The consumption of alcohol by women who are unknowingly pregnant is not only a Ghanaian issue. All over the world, pregnant women drink, unintentionally putting their children at risk during the first trimester of pregnancy. However, in Ghana, women who are conscious that they are pregnant are still downing alcoholic drinks.
This phenomenon is largely due to a lack of awareness: People simply are uninformed of the effects of alcohol on their unborn children.
They drink to calm a baby kicking in the womb, or right before delivery to ease birthing pains. Some reasons are more spiritual.
Women visit traditional healers, who prescribe herbs diluted in alcohol for various reasons. “[There are] many traditional concoctions,” says Dr Badoe, who states that often, when women are asked if they consume alcohol, they reply “Oh, I don’t drink, but a [herbalist] gave me herbs laced with alcohol to protect my baby.”
For Theresa Dodoo, Doreen’s mother, it was a combination of factors. “When I got pregnant, I went to see a doctor. He told me I wasn’t [carrying].” Theresa was troubled by the doctor’s diagnosis, as she had been convinced that she was expecting a baby. Perturbed and uneasy, she called a friend, who took her out drinking to help calm her nerves.
Theresa’s edginess never disappeared, so she continued to drink recreationally to quiet her worries. After some time, her church pastor told her she was pregnant.
This time, Theresa decided to tell her mother, who suggested that she should go see a herbalist to confirm she was pregnant.
The herbalist prescribed a concoction that he said would help determine her pregnancy, instructing her to mix the herbal powder in brandy.
Theresa would take a shot of the herbal mixture every morning for the next six months without seeking professional medical advice.
She described feeling weak and unable to perform daily tasks every time she took it. And while she said she never received confirmation of her pregnancy during her time taking the medicine, she did report feeling kicking in her stomach every time she drank it.
At the end of six months, Theresa returned to the hospital, where she would be officially diagnosed as pregnant. Only then did she stop taking the herbs, switching to prenatal treatment and medicine prescribed by the hospital instead.
Many people with FASD may suffer from learning and remembering, understanding and following directions, shifting attention, controlling emotions and impulsivity, communicating and socialising and practicing daily life skills, including feeding, bathing, counting money, telling time, and minding personal safety, according to the USA’s National Institute on Alcohol Abuse and Alcoholism.
Doreen switched schools six times before dropping out completely, facing verbal abuse from peers and beatings at times from impatient teachers who were unaware of her condition.
When Dr Badoe asks her if she had friends, she shakes her head. “They hated me because they said I don’t know anything…I wasn’t happy.”
Doreen credits her failure in school to memory loss and an inability to concentrate.
“There’s no cure, so we manage.” Dr Badoe says and calls for an increase in training and support for parents and doctors.
“We need to educate people.
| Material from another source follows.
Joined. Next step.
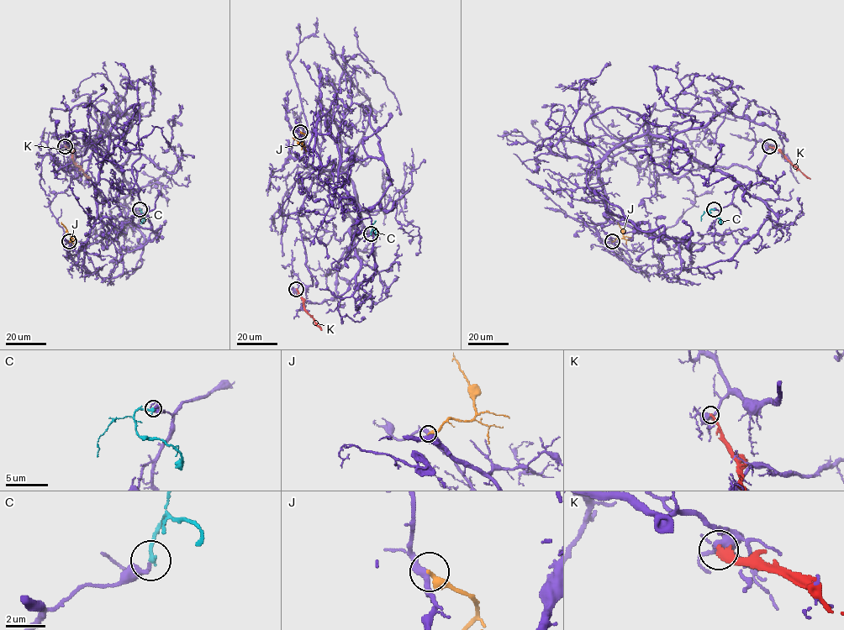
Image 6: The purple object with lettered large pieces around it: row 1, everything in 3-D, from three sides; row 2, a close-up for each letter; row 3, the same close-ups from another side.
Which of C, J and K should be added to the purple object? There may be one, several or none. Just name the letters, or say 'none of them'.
C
There’s a lot of ignorance.” We must include education on the dangers of alcohol.” states Dr Tuakli.
Amanobea Dodoo also calls for advocacy, education, and communication. “The sooner you can diagnose,” says Dr Tuakli, “the better”.
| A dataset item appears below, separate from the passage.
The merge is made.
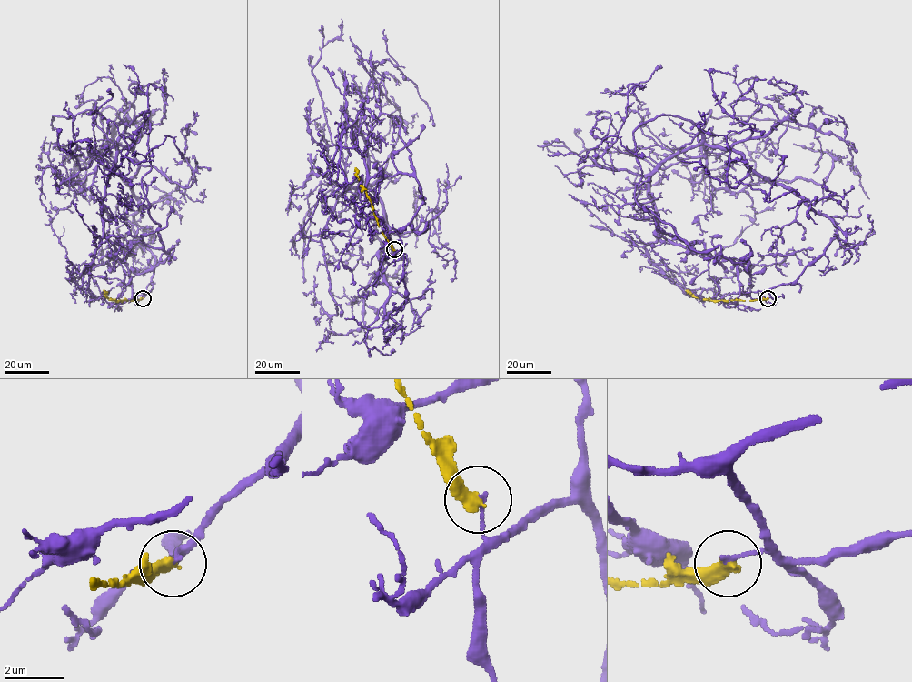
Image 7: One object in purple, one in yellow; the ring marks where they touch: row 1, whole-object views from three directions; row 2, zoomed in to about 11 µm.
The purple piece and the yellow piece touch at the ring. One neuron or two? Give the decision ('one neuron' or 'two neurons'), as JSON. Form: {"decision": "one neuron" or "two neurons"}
{"decision": "two neurons"}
None of the doctors think that banning herbs is the answer. “Many [herbal medications] are good…I’m a firm believer in them,” says Dr Tuakli.
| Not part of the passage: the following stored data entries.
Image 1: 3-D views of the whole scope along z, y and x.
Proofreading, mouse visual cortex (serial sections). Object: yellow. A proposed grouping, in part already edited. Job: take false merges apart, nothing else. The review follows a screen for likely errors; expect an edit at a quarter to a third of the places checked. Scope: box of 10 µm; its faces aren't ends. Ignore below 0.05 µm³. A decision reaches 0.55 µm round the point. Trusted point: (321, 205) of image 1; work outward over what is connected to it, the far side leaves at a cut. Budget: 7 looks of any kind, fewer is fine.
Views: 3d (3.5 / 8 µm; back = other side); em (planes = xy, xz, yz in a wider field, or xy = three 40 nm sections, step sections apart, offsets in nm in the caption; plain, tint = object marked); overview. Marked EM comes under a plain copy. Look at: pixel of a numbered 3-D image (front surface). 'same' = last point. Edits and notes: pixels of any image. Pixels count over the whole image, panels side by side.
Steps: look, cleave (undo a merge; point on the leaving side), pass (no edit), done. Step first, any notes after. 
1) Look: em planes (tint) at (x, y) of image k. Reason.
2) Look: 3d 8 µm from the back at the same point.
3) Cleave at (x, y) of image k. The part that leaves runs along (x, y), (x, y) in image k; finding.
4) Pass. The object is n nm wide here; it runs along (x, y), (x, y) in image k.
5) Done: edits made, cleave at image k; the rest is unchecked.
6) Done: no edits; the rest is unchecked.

“Women need to ask questions.” The doctor calls the current situation in Ghana “tragic.” FASD is “Not a recognised problem. Mothers think they’re doing the right thing by taking medicines,” she said.
“It’s 100 per cent preventable…You must know what are in your herbal medications.”
Dr Badoe recommends occupational therapy to refine motor skills.
“If you can see and hear well, you can learn.” He tells Doreen.
Dr Tuakli says that these children are capable of learning, even if it is at a slower pace than most.
“It’s a question of practice, teaching them over and over until they get it right.” They could assimilate peacefully into the society with the right support.
“Loving parents and astute teachers can do a lot,” she noted.